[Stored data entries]
══════════
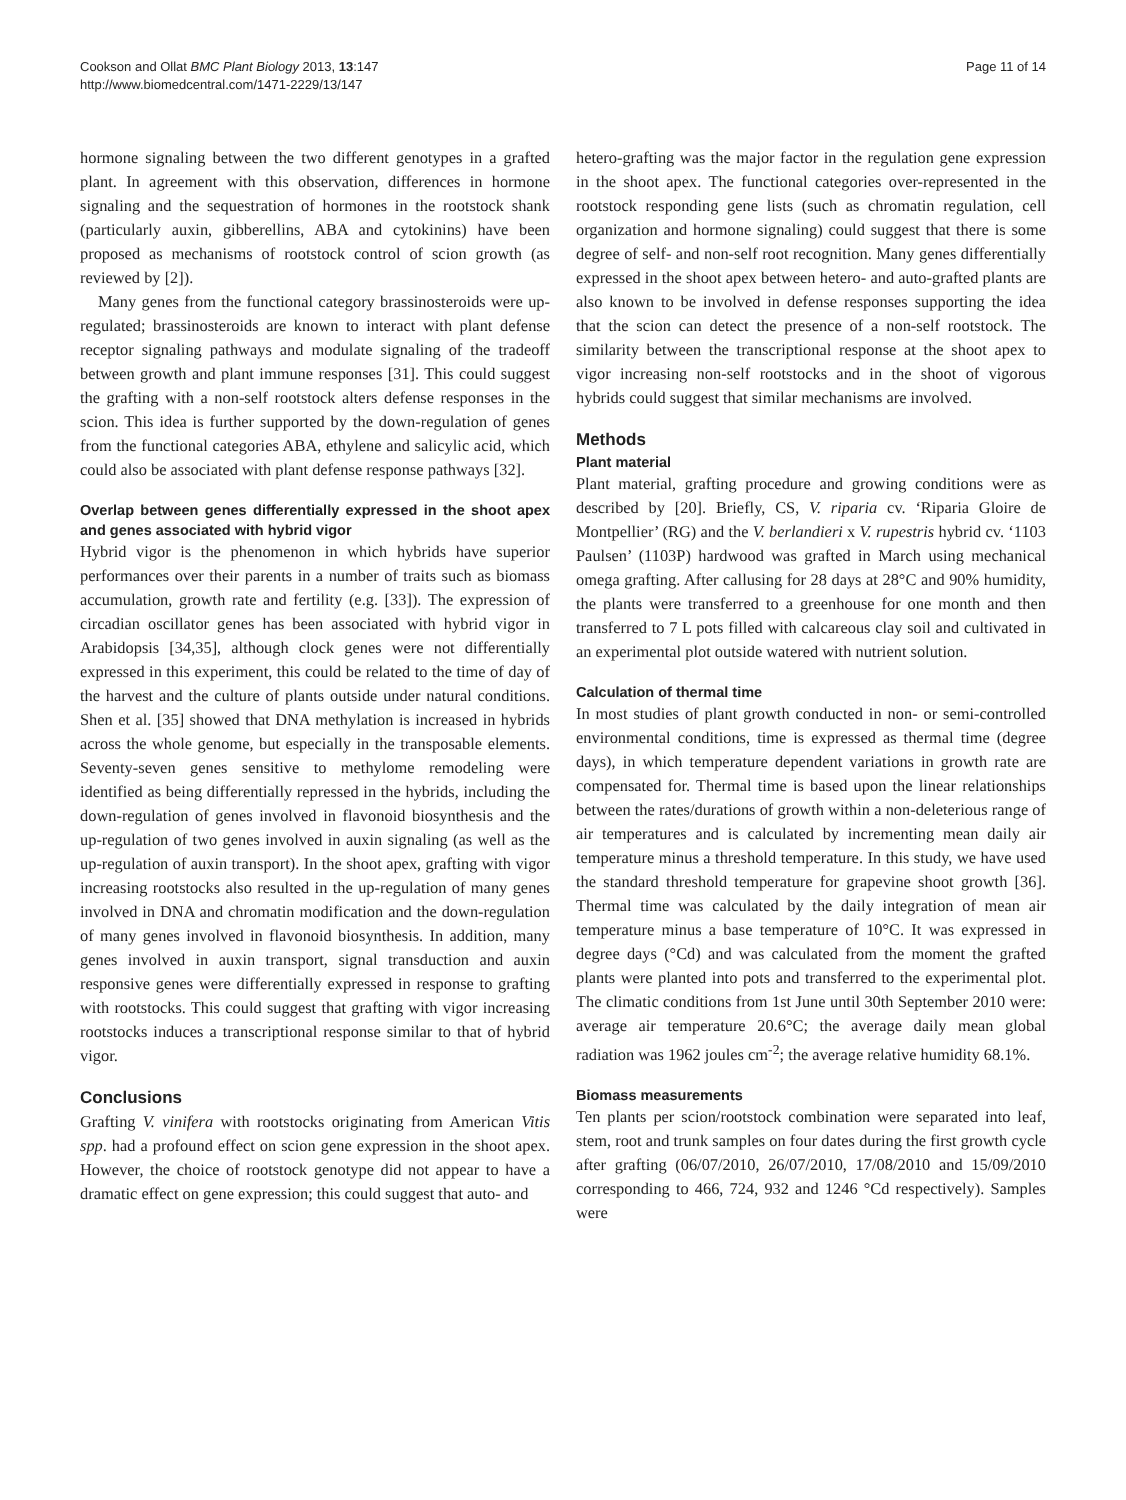Cookson and Ollat BMC Plant Biology 2013, 13:147
http://www.biomedcentral.com/1471-2229/13/147
Page 11 of 14
hormone signaling between the two different genotypes in a grafted plant. In agreement with this observation, differences in hormone signaling and the sequestration of hormones in the rootstock shank (particularly auxin, gibberellins, ABA and cytokinins) have been proposed as mechanisms of rootstock control of scion growth (as reviewed by [2]).
Many genes from the functional category brassinosteroids were up-regulated; brassinosteroids are known to interact with plant defense receptor signaling pathways and modulate signaling of the tradeoff between growth and plant immune responses [31]. This could suggest the grafting with a non-self rootstock alters defense responses in the scion. This idea is further supported by the down-regulation of genes from the functional categories ABA, ethylene and salicylic acid, which could also be associated with plant defense response pathways [32].
Overlap between genes differentially expressed in the shoot apex and genes associated with hybrid vigor
Hybrid vigor is the phenomenon in which hybrids have superior performances over their parents in a number of traits such as biomass accumulation, growth rate and fertility (e.g. [33]). The expression of circadian oscillator genes has been associated with hybrid vigor in Arabidopsis [34,35], although clock genes were not differentially expressed in this experiment, this could be related to the time of day of the harvest and the culture of plants outside under natural conditions. Shen et al. [35] showed that DNA methylation is increased in hybrids across the whole genome, but especially in the transposable elements. Seventy-seven genes sensitive to methylome remodeling were identified as being differentially repressed in the hybrids, including the down-regulation of genes involved in flavonoid biosynthesis and the up-regulation of two genes involved in auxin signaling (as well as the up-regulation of auxin transport). In the shoot apex, grafting with vigor increasing rootstocks also resulted in the up-regulation of many genes involved in DNA and chromatin modification and the down-regulation of many genes involved in flavonoid biosynthesis. In addition, many genes involved in auxin transport, signal transduction and auxin responsive genes were differentially expressed in response to grafting with rootstocks. This could suggest that grafting with vigor increasing rootstocks induces a transcriptional response similar to that of hybrid vigor.
Conclusions
Grafting V. vinifera with rootstocks originating from American Vitis spp. had a profound effect on scion gene expression in the shoot apex. However, the choice of rootstock genotype did not appear to have a dramatic effect on gene expression; this could suggest that auto- and
hetero-grafting was the major factor in the regulation gene expression in the shoot apex. The functional categories over-represented in the rootstock responding gene lists (such as chromatin regulation, cell organization and hormone signaling) could suggest that there is some degree of self- and non-self root recognition. Many genes differentially expressed in the shoot apex between hetero- and auto-grafted plants are also known to be involved in defense responses supporting the idea that the scion can detect the presence of a non-self rootstock. The similarity between the transcriptional response at the shoot apex to vigor increasing non-self rootstocks and in the shoot of vigorous hybrids could suggest that similar mechanisms are involved.
Methods
Plant material
Plant material, grafting procedure and growing conditions were as described by [20]. Briefly, CS, V. riparia cv. ‘Riparia Gloire de Montpellier’ (RG) and the V. berlandieri x V. rupestris hybrid cv. ‘1103 Paulsen’ (1103P) hardwood was grafted in March using mechanical omega grafting. After callusing for 28 days at 28°C and 90% humidity, the plants were transferred to a greenhouse for one month and then transferred to 7 L pots filled with calcareous clay soil and cultivated in an experimental plot outside watered with nutrient solution.
Calculation of thermal time
In most studies of plant growth conducted in non- or semi-controlled environmental conditions, time is expressed as thermal time (degree days), in which temperature dependent variations in growth rate are compensated for. Thermal time is based upon the linear relationships between the rates/durations of growth within a non-deleterious range of air temperatures and is calculated by incrementing mean daily air temperature minus a threshold temperature. In this study, we have used the standard threshold temperature for grapevine shoot growth [36]. Thermal time was calculated by the daily integration of mean air temperature minus a base temperature of 10°C. It was expressed in degree days (°Cd) and was calculated from the moment the grafted plants were planted into pots and transferred to the experimental plot. The climatic conditions from 1st June until 30th September 2010 were: average air temperature 20.6°C; the average daily mean global radiation was 1962 joules cm<sup>-2</sup>; the average relative humidity 68.1%.
Biomass measurements
Ten plants per scion/rootstock combination were separated into leaf, stem, root and trunk samples on four dates during the first growth cycle after grafting (06/07/2010, 26/07/2010, 17/08/2010 and 15/09/2010 corresponding to 466, 724, 932 and 1246 °Cd respectively). Samples were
══════════
## WORK REQUEST:
Determine the number of lines in the data above that contain the word "material", and provide only that figure.

## RESULT FOR THIS EXERCISE:
2